Rachel: It is a complete myth that I bawled like a tiny infant at The Fault In Our Stars. I don’t know where you heard that. I have a cold, withered heart and I have never cried.
In terms of endings, I’m not picky. The difference between a happy ending and an unhappy one is, in any case, where you end the story. My favourite romance of all time is Casablanca, where the leads don’t end up together at all, and the romance and the narrative are stronger for it.
Sabitha: Sexytimes? How explicit should an author go?
Zilla: All the way. Well. It depends on the novel. If I’m reading two cinnamon rolls finding happiness in each other, I’m happy to fade to black. If there had been explicit smut in Fangirl, it would have been deeply unsettling. But If I’m reading about an abusive vampire and his lovingly dysfunctional polycule, I want it to get as raunchy as Dowry of Blood.
Most of all, I want sex in a novel to tell me something about the characters.

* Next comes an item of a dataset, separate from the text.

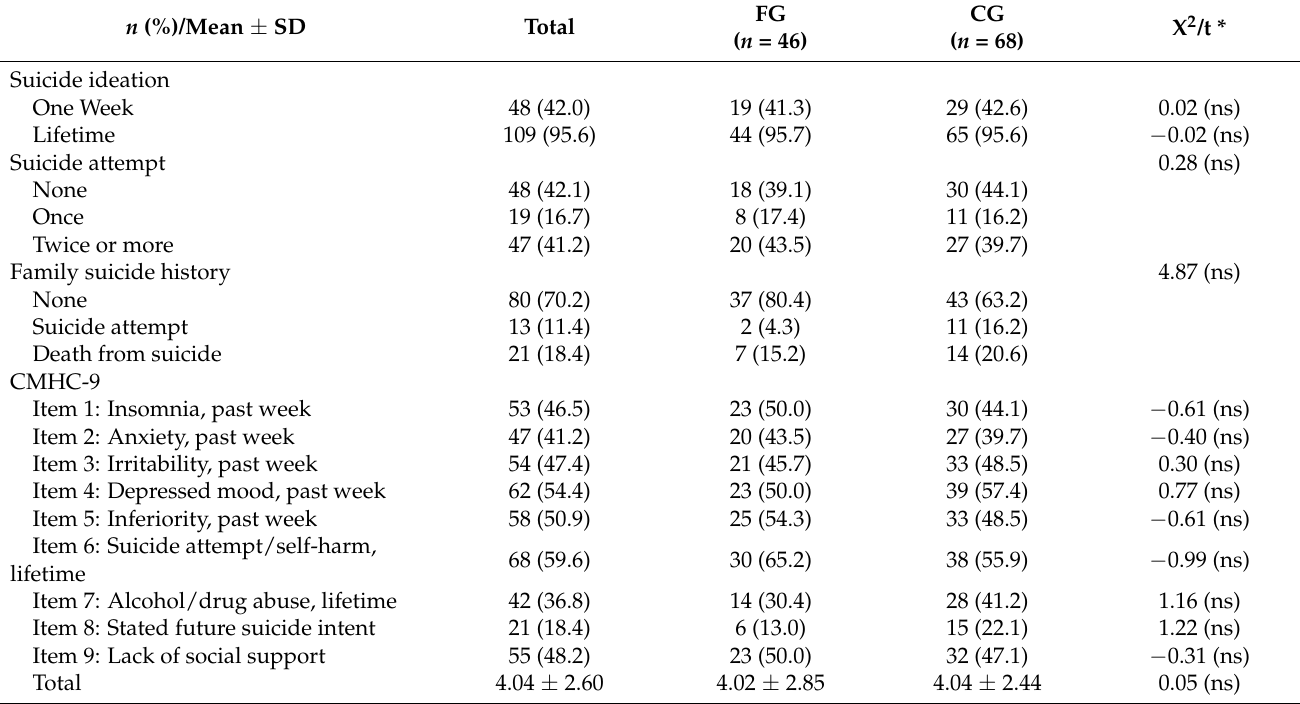
Table 2. Suicide risk factors of the participants at baseline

There’s nothing worse than a sex scene which reads like an IKEA instruction manual, and nothing better than watching characters at their rawest, most vulnerable state.
Rachel: I agree completely. I have fond memories of giggling over turgid sex descriptions in some of the campier romances I’ve seen, but good writing is good writing, and if the author can pull it off, bring me your spiciest ghost peppers.
Sabitha: Favourite romance subgenres? Or other genres with romance plotlines?
Zilla: Regency might be my favourite genre, but I haven’t met a genre I don’t enjoy. Lisa Kleypas is an absolutely delightful author, but give me anyone in period costume and I’m sold. One of my top fanfics I’ve read is a period AU of Gideon the Ninth by JeanLuciferGohard, though it might be a wee bit closer to erotica than romance. I am specifically not linking to it here, because I need to protect the innocence of the reader.
Rachel: Oh my God, yes, Regency. Bonus if it’s Regency with magic. It’s the perfect storm of repression and ostentatious costumes. In general, anything along the historical or Gothic bent generally appeals to me—I may stay for the romance, but I came here for the aesthetic. Silvia Moreno-Garcia’s The Beautiful Ones and Mexican Gothic, Ellen Kushner’s Riverside books, and C.L. Polk’s The Midnight Bargain spring to mind as having lush, immersive backdrops for atmospheric love stories.
Sabitha: Favourite guilty pleasure?
Rachel: Oooh, it’s time to rave about my all-time favourite Harlequin, Firebrand by Rosemary Aubert. It’s the story of a controversial Toronto mayor (no, not the one you’ve heard of—it’s very clearly the progressive, environmentalist John Sewell with the serial numbers filed off) and the City Hall librarian who’s arrested with him during a protest. I bought it as a joke—I mean, it’s a Harlequin about Toronto municipal politics and that is hilarious—but it turned out to be an absolute gem of a book that is as much about two people falling in love with a city as it is about two people falling in love with each other.